### EXERCISE GOAL
Restate every line of the material below word for word, skipping the images.

SUPPLIED INFORMATION Start Marker

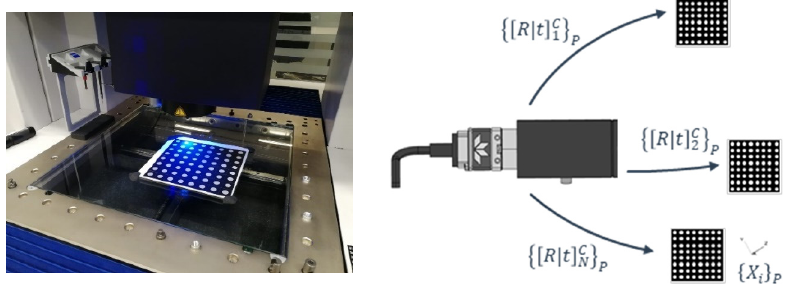
Figure 7. The pre-calibrated pattern ( left ) is located in different positions. In each p position the extrinsic camera parameters are defined and finally, the intrinsic ones are deduced ( right ).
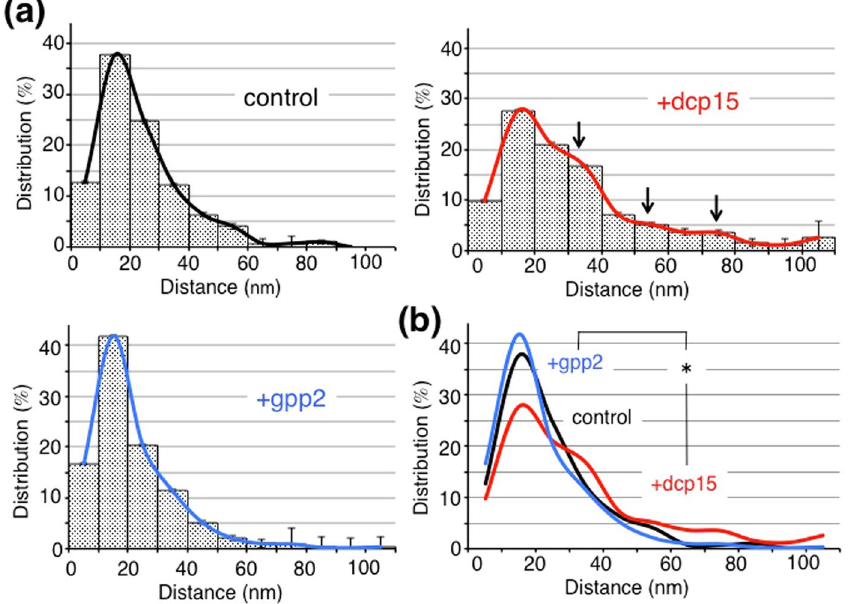
Figure 3. Distributions of lengths between intersections. Histograms of lengths between intersections were plotted (control, + dcp15, + gpp2), and averaged data were also fitted (mean ± SEM, n = 4). The histogram for dicalcin-derived peptide-treated VE exhibited bumps at windows of 30–40, 50–60, and 70–80 nm (arrows). Fitted curves were overlaid (Black, Red and Blue for control, dcp15 and gpp2,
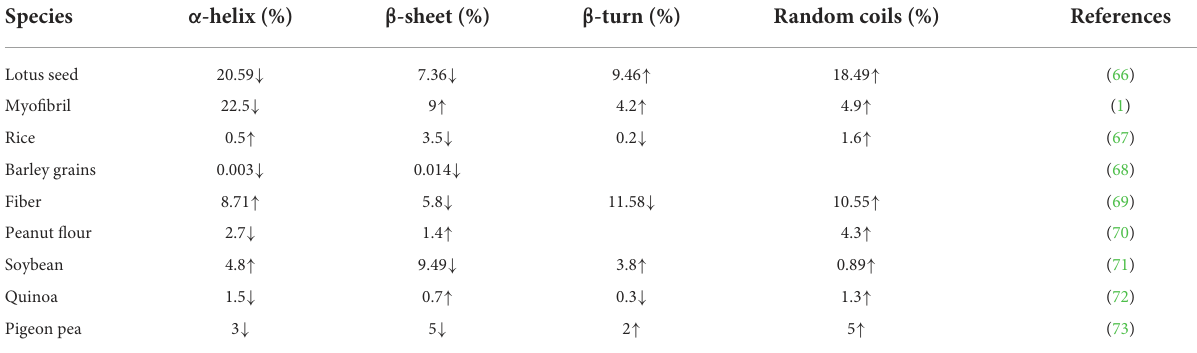
TABLE 5 Effect of microwave treatment on protein structure in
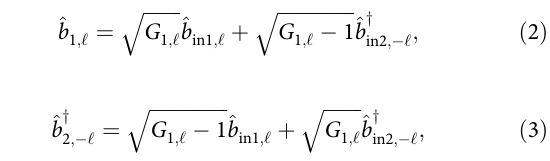
, input state for one OAM-multiplexed channel; ^ a in ;‘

SUPPLIED INFORMATION End Marker

### RESPONSE BELOW
Figure 7. The pre-calibrated pattern ( left ) is located in different positions. In each p position the extrinsic camera parameters are defined and finally, the intrinsic ones are deduced ( right ).
Figure 3. Distributions of lengths between intersections. Histograms of lengths between intersections were plotted (control, + dcp15, + gpp2), and averaged data were also fitted (mean ± SEM, n = 4). The histogram for dicalcin-derived peptide-treated VE exhibited bumps at windows of 30–40, 50–60, and 70–80 nm (arrows). Fitted curves were overlaid (Black, Red and Blue for control, dcp15 and gpp2,
TABLE 5 Effect of microwave treatment on protein structure in
, input state for one OAM-multiplexed channel; ^ a in ;‘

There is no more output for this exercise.